Control cache behavior on a per-decision basis using decide options, like the following example:

require 'optimizely/decide/optimizely_decide_option'

# Ignore cache for this decision (always fetch fresh).
decision = user.decide('my-flag', [
  Optimizely::OptimizelyDecideOption::IGNORE_CMAB_CACHE
])

# Invalidate cached decision for this user and experiment.
decision = user.decide('my-flag', [
  Optimizely::OptimizelyDecideOption::INVALIDATE_USER_CMAB_CACHE
])

# Clear entire CMAB cache.
decision = user.decide('my-flag', [
  Optimizely::OptimizelyDecideOption::RESET_CMAB_CACHE
])

# Combine multiple options.
decision = user.decide('my-flag', [
  Optimizely::OptimizelyDecideOption::INCLUDE_REASONS,
  Optimizely::OptimizelyDecideOption::IGNORE_CMAB_CACHE
])

Available CMAB decide options

The following are the available decide options with a short description of what they do:

  • IGNORE_CMAB_CACHE – Bypass cache and fetch a fresh decision from CMAB service.
  • INVALIDATE_USER_CMAB_CACHE – Remove cached decision for this user and experiment before deciding.
  • RESET_CMAB_CACHE – Clear all entries from the CMAB cache before deciding.

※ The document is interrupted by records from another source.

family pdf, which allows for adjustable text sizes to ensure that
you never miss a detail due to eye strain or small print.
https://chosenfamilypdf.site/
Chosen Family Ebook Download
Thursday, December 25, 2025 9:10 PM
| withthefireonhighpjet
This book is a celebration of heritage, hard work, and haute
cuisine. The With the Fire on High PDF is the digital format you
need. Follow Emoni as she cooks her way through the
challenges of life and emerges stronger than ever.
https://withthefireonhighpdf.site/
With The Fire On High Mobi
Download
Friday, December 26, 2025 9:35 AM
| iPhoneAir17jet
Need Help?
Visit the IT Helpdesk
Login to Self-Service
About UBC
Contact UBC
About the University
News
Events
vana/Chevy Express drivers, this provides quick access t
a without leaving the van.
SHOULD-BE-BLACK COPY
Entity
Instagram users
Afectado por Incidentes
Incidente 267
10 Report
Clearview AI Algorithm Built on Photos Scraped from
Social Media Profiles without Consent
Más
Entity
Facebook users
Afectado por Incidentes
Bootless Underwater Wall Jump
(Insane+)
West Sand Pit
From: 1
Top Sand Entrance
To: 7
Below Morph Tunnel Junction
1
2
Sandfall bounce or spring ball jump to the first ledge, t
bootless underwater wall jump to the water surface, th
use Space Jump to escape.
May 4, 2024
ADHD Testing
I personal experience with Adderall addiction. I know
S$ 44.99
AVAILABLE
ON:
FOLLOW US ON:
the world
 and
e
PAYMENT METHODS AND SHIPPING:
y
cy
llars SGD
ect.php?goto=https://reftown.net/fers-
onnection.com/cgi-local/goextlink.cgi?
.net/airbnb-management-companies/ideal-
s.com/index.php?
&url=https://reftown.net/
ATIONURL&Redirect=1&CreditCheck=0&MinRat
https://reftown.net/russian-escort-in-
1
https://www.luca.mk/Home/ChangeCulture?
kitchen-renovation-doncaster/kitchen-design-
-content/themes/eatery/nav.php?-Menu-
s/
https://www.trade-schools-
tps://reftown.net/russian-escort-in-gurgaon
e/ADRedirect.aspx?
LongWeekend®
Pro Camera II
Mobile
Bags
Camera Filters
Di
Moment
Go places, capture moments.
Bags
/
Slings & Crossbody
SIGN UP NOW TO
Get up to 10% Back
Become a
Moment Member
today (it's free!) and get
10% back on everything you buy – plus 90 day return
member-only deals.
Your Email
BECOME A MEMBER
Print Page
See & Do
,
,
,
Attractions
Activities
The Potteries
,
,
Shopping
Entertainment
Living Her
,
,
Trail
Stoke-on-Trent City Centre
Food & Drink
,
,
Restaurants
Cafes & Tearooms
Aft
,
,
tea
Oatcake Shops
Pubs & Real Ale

When to use a custom cache

Consider implementing a custom cache in the following scenarios:

  • Multi-instance deployments – Share cache across multiple application instances using Redis, Memcached, or similar.
  • Distributed systems – Use external caching systems for centralized caching across services
  • Persistent cache – Maintain cache across application restarts.
  • Custom eviction policies – Implement domain-specific cache management (for example, user-based eviction).
  • Monitoring – Track cache metrics (hit rate, memory usage, and so on) with your existing monitoring tools.
  • Compliance – Store cached data in specific locations or with specific encryption requirements.